The end of branded platform apps

One of the surest signs of the end of the platform wars is that Apple and Google’s in-house apps are no longer branded. Apple’s text messaging app is called “Messages”. Google’s is too now. Apple’s wallet analogue — where you keep cards you can pay with and coupons and loyalty cards for the stores you frequent — is called “Wallet”. So is Google’s. You can see your photos on your phone, in the “Photos” app.

If you want to play music on your iPhone you tap “Music”, not “iPod”. You can run Chrome on an iPhone, although Safari remains. Calendar has replaced “iCal”.

Your iPhone has both “Maps” and “Google Maps” on it but let’s be honest Google probably isn’t going to drop that distinction. Which is fair. But they’re both “Maps”.

Safari, iBooks, and iTunes are the last brands on your new iPhone

The trend right now is certainly toward naming things more simply, but there’s something deeper going on here. Apple released an app called “TV”. It’s not just called that because they wanted to have a short punchy name that resonates with its use case. It’s because the platforms have enormous presence and dominance and they are taking over literally everything and there’s room for both iOS and Android in the world and you already know which one you prefer.

And then I remembered a phrase I haven’t heard in a long time, because the trend is toward nothing being too small to be a product. Credit Karma is a successful product for checking your credit score. NerdWallet helps you find credit cards. Everything has been increasingly unbundled. Look at this:

From CB Insights

Which brings me back to the phrase:

Feature Not A Company

The platforms are moving in a different direction, hard. Some time ago it was common to hear debates about whether a startup was a feature, not a company (credit to Mark Suster’s excellent explanation). Something that couldn’t really stand alone but had basically raised money to prove that a discrete piece of functionality was valuable to users and would be acquired or outcompeted by an in-house offering from a company better equipped to deliver an integrated solution. Apple and Google seem to be saying that their platforms are sufficiently distributed and powerful that all of these things are better experiences folded in than standing alone.

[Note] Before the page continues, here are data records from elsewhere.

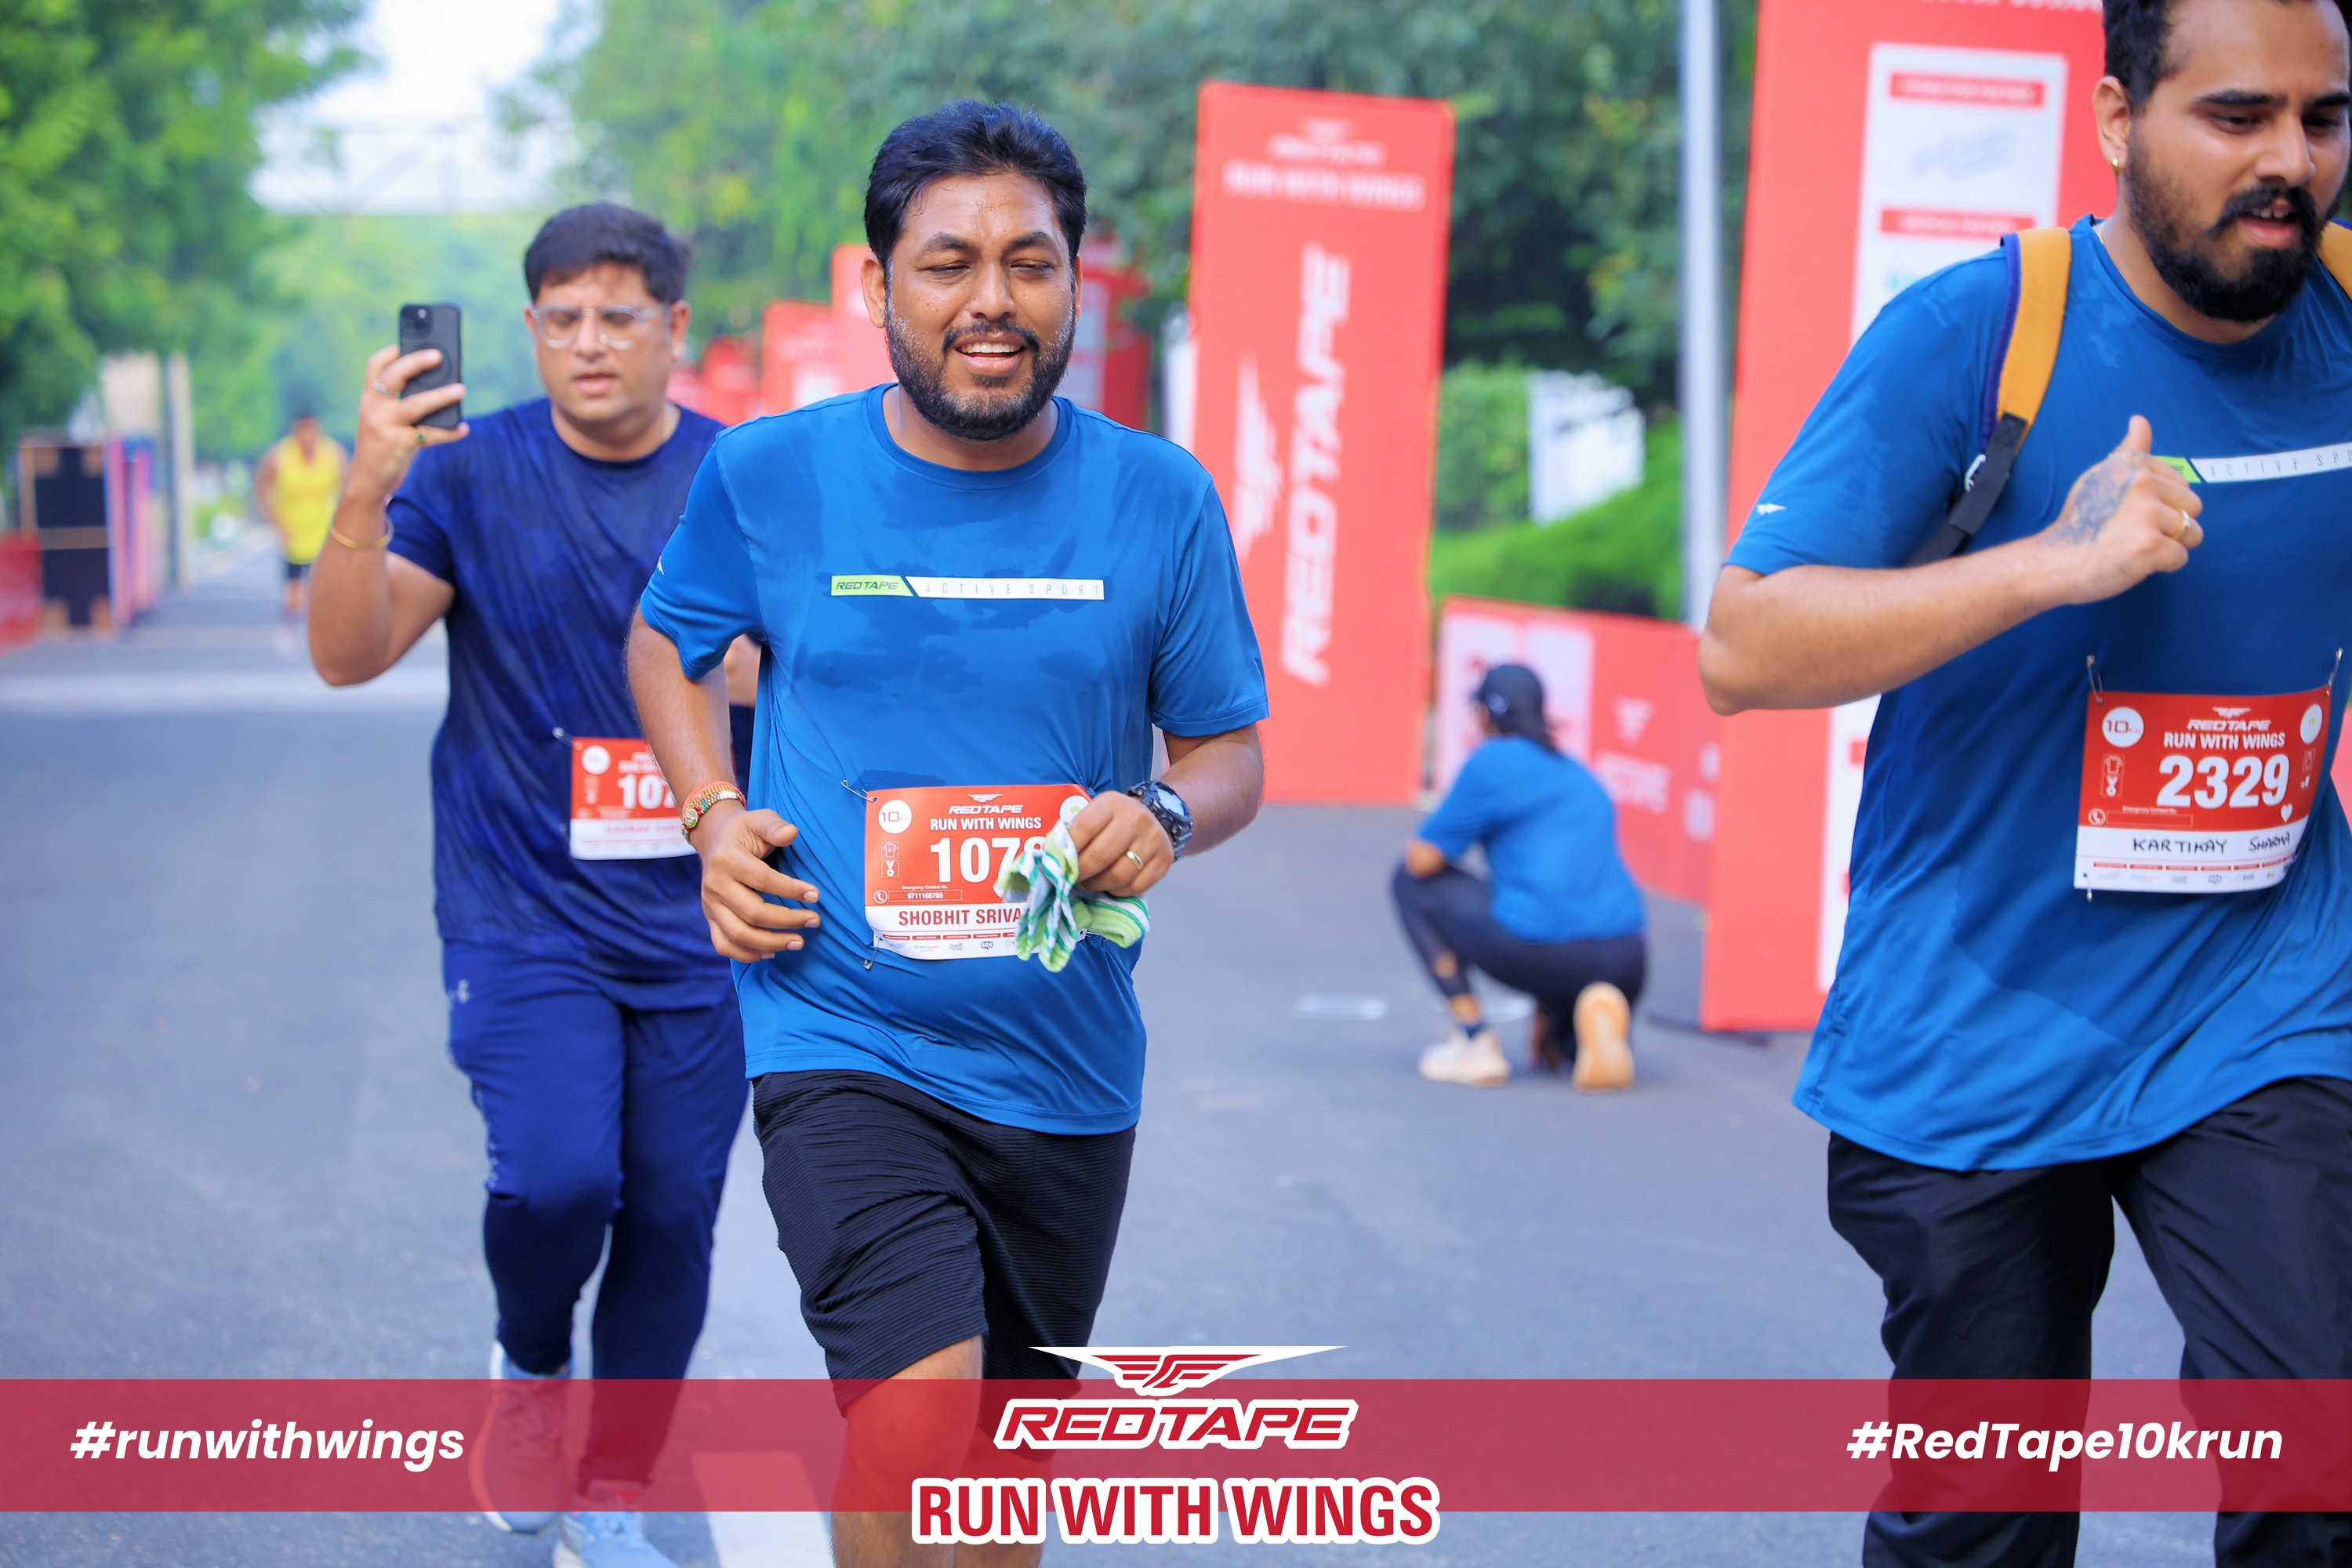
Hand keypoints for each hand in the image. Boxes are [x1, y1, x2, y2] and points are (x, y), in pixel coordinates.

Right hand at [347, 344, 468, 510]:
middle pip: (394, 377)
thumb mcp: (384, 422)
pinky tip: (463, 428)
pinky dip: (449, 432)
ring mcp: (383, 425)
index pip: (374, 367)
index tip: (407, 342)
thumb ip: (402, 405)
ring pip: (415, 404)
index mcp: (369, 398)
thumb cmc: (383, 447)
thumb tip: (441, 389)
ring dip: (441, 396)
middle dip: (416, 362)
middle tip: (439, 355)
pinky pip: (429, 434)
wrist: (367, 482)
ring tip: (461, 389)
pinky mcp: (397, 445)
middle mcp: (373, 408)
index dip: (391, 352)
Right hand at [687, 802, 821, 960]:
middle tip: (814, 921)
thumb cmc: (745, 830)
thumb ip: (775, 826)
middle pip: (752, 913)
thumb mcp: (759, 819)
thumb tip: (792, 833)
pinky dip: (747, 954)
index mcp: (727, 859)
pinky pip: (724, 945)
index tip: (815, 896)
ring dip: (771, 943)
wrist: (714, 839)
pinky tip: (771, 953)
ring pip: (737, 934)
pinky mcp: (710, 918)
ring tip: (799, 942)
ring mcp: (710, 905)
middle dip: (787, 921)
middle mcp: (715, 885)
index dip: (790, 889)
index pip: (762, 880)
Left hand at [1067, 792, 1174, 895]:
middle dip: (1081, 873)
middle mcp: (1135, 818)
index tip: (1059, 865)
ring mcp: (1153, 839)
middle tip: (1072, 880)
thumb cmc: (1114, 821)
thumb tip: (1051, 858)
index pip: (1083, 829)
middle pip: (1101, 855)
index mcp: (1111, 803)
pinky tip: (1111, 886)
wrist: (1155, 817)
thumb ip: (1075, 832)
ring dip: (1098, 885)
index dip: (1067, 852)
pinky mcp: (1165, 859)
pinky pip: (1136, 886)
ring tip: (1089, 884)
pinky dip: (1119, 891)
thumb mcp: (1096, 815)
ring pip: (1119, 875)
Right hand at [2033, 416, 2202, 604]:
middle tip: (2132, 532)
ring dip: (2170, 546)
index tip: (2128, 513)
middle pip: (2192, 507)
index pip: (2181, 484)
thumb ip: (2128, 451)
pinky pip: (2180, 557)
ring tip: (2136, 547)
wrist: (2055, 562)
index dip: (2160, 504)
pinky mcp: (2151, 546)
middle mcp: (2142, 483)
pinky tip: (2134, 561)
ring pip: (2192, 532)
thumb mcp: (2099, 477)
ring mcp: (2148, 515)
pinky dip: (2162, 565)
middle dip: (2171, 525)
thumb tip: (2140, 420)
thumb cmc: (2080, 523)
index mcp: (2133, 465)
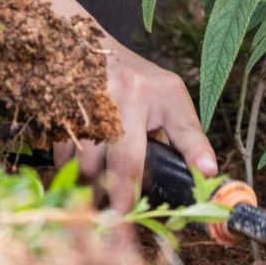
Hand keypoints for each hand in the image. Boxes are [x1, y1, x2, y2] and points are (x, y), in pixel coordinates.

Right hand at [27, 0, 216, 206]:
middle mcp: (102, 100)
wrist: (89, 43)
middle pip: (97, 168)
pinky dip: (70, 169)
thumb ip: (189, 137)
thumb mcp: (172, 99)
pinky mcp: (55, 113)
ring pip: (75, 166)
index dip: (127, 195)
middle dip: (104, 199)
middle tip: (112, 220)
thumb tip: (210, 172)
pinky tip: (83, 166)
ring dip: (87, 184)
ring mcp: (75, 105)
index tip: (125, 220)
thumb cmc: (139, 78)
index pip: (130, 158)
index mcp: (137, 96)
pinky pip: (59, 157)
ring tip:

In this view, these BIG things — messaging, payment and loyalty programs, listening to music, your calendar, maps and finding things, and even all of ‘TV’ — are apps that they make that aggregate services. The TV app is how you consume visual media. Not a television that’s connected to a cable company that’s buying content that’s produced by media companies with the scale to make those deals. The entire stack collapses and all you need is basically an app store and an undifferentiated internet connection.

It’s back to the old days of things being a feature, not a company. But now it’s not about tech startups like GroupMe, it’s about the fundamentals of American life like TV. It’s one thing to say that a new company really should be folded into another, but something entirely different to say that entire industries are now just an app.

What does this mean for companies?

Well, bad news if you distribute coupons. More realistically, it’s a call to action to think about your distribution. Who owns the connection to your consumers? Are they already using your product or service on their phone? Is your brand or lock-in strong enough to fight off intermediation? That’s the big question, because without a strategy for answering it your margins are going to be under siege … if I’m reading this right.